If an entry below holds a picture, leave the picture out and print the rest exactly.

#### Provided data ####

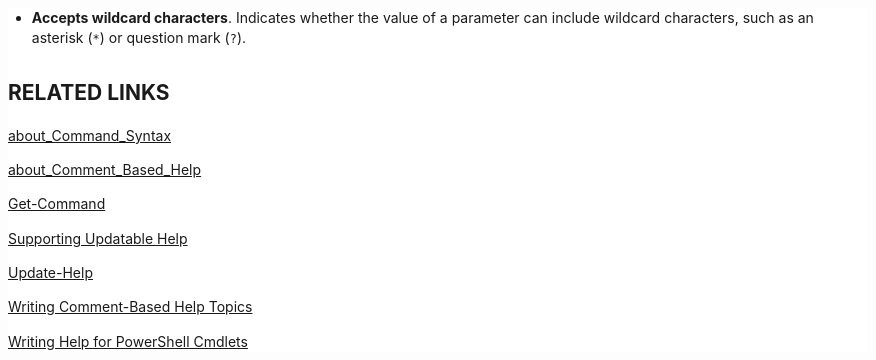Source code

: - **Accepts wildcard characters**. Indicates whether the value of a parameter can include wildcard
  characters, such as an asterisk (`*`) or question mark (`?`).

## RELATED LINKS

[about_Command_Syntax](About/about_Command_Syntax.md)

[about_Comment_Based_Help](./About/about_Comment_Based_Help.md)

[Get-Command](Get-Command.md)

[Supporting Updatable Help](/powershell/scripting/developer/module/supporting-updatable-help)

[Update-Help](Update-Help.md)

[Writing Comment-Based Help Topics](/powershell/scripting/developer/help/writing-comment-based-help-topics)

[Writing Help for PowerShell Cmdlets](/powershell/scripting/developer/help/writing-help-for-windows-powershell-cmdlets)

####

Result of this task:
Source code

: - **Accepts wildcard characters**. Indicates whether the value of a parameter can include wildcard
  characters, such as an asterisk (`*`) or question mark (`?`).

## RELATED LINKS

[about_Command_Syntax](About/about_Command_Syntax.md)

[about_Comment_Based_Help](./About/about_Comment_Based_Help.md)

[Get-Command](Get-Command.md)

[Supporting Updatable Help](/powershell/scripting/developer/module/supporting-updatable-help)

[Update-Help](Update-Help.md)

[Writing Comment-Based Help Topics](/powershell/scripting/developer/help/writing-comment-based-help-topics)

[Writing Help for PowerShell Cmdlets](/powershell/scripting/developer/help/writing-help-for-windows-powershell-cmdlets)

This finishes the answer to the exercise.